* **Short problem a**: Can you repeat the stretch of the entries from "This is a 0.4" through "road 2 (secondary): [(96,511),(0,291)]" with "Skip" swapped for "Leave out" and nothing else changed?

-- BEGIN Text block --

Leetcode 5: Longest Palindromic Substring

Input: The input is a string 's'.

Example: s = "racecar"

Constraints:

• 1 <= s.length <= 1000

• s consists of only digits and English letters.

Output: The output should be the longest palindromic substring from the input string.

Example: "aceca"

Constraints:

• The returned substring must be the longest palindromic substring found.

Goal: To efficiently find the longest substring that is a palindrome.

Steps:

• Iterate over each character in the string as the center of the potential palindrome.

• Expand outwards from the center for both odd and even length palindromes.

• Keep track of the longest palindrome found during this process.

Goal: The function must handle strings of varying lengths up to 1000 characters.

Steps:

• The string must contain only printable characters, including letters and digits.

Assumptions:

• The input string is valid and contains at least one character.

• The palindrome may be a single character if no longer palindromes are found.

• Input: s = "bananas"

• Explanation: The longest palindromic substring is "anana" with a length of 5.

• Input: s = "civic"

• Explanation: The entire string "civic" is a palindrome, and it is the longest one.

• Input: s = "hello"

• Explanation: The longest palindromic substring is "e" with a length of 1.

Approach: A center-expansion approach can be used to identify palindromes around each character in the string.

Observations:

• We can treat each character as a potential center for a palindrome.

• Palindromes can either have odd or even lengths, so we must check both possibilities.

• Instead of checking all possible substrings, we can expand from the center, which reduces the number of comparisons needed.

Steps:

• For each character in the string, treat it as the center of a potential palindrome.

• Expand outwards while checking for palindromes in both directions (odd and even length).

• Track the longest palindrome found during the expansion process.

Empty Inputs:

• If the string is empty, return an empty string.

Large Inputs:

• The solution should efficiently handle strings up to the length of 1000.

Special Values:

• Strings with no palindrome longer than 1 character should return a single character.

• Strings that are themselves palindromes should return the entire string.

Constraints:

• The string only contains printable characters.

int lo, len;
string longestPalindrome(string s) {
    len = 0;
    
    for(int i = 0; i < s.size(); i++) {
        pal(s, i, i);
        pal(s, i, i + 1);
    }
    return s.substr(lo, len);
}

void pal(string &s, int i, int j) {
    while(i >= 0 && j <= s.size() && s[i] == s[j]) {
        i--;
        j++;
    }
    if(len < j - i - 1) {
        lo = i + 1;
        len = j - i - 1;
    }
}

1 : Variable Initialization

int lo, len;

Declare and initialize variables `lo` and `len` to store the starting index and length of the longest palindrome found so far.

2 : Function Declaration

string longestPalindrome(string s) {

Declare the `longestPalindrome` function, which takes a string `s` as input and returns the longest palindromic substring.

3 : Initialization

    len = 0;

Initialize `len` to 0, as we haven't found a palindrome yet.

-- END Text block --
-- BEGIN Exercise inputs --

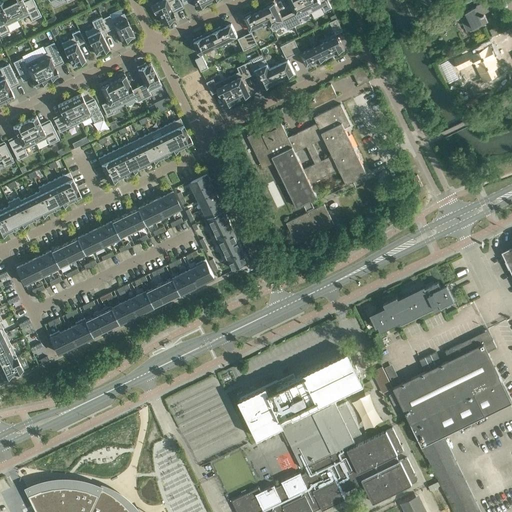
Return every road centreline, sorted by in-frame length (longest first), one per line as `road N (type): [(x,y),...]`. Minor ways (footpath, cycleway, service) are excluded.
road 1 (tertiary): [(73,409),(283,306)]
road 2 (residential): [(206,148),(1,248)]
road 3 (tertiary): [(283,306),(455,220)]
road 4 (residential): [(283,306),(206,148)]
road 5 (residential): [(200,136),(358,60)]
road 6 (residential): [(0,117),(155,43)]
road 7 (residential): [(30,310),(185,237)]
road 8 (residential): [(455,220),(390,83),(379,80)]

-- END Exercise inputs --
-- BEGIN Exercise inputs --

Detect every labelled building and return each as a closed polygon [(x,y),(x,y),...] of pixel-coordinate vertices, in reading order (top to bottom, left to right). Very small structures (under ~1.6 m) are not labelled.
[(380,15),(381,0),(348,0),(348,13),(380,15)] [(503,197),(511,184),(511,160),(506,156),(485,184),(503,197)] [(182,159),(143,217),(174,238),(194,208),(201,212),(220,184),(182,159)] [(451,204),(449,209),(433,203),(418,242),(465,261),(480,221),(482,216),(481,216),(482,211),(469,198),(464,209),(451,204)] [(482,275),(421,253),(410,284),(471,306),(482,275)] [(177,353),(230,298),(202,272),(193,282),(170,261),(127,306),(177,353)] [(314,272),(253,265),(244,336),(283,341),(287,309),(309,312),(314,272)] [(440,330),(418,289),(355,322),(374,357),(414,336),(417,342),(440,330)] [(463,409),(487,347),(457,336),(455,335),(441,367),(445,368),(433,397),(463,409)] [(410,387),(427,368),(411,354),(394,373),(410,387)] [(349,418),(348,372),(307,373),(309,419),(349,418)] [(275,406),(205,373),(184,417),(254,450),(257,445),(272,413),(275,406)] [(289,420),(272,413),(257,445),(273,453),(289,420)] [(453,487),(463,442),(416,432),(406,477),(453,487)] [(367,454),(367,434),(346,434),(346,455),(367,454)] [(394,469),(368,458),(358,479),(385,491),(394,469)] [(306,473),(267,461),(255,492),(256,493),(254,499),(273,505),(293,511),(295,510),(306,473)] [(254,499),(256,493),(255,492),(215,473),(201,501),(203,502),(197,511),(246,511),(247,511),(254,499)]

-- END Exercise inputs --
-- BEGIN Exercise inputs --

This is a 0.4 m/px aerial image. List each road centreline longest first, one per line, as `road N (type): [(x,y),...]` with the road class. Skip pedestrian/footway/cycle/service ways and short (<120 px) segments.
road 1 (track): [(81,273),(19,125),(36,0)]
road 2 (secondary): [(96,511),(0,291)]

-- END Exercise inputs --

* **Short problem b**: How would you restate the paragraph that begins "Instead of checking all possible substrings" in the longest palindromic substring text more briefly, keeping its main facts?

* **Problem solution a**:
This is a 0.4 m/px aerial image. List each road centreline longest first, one per line, as `road N (type): [(x,y),...]` with the road class. Leave out pedestrian/footway/cycle/service ways and short (<120 px) segments.
road 1 (track): [(81,273),(19,125),(36,0)]
road 2 (secondary): [(96,511),(0,291)]

* **Problem solution b**: Expanding from the center, rather than checking every possible substring, cuts the number of comparisons.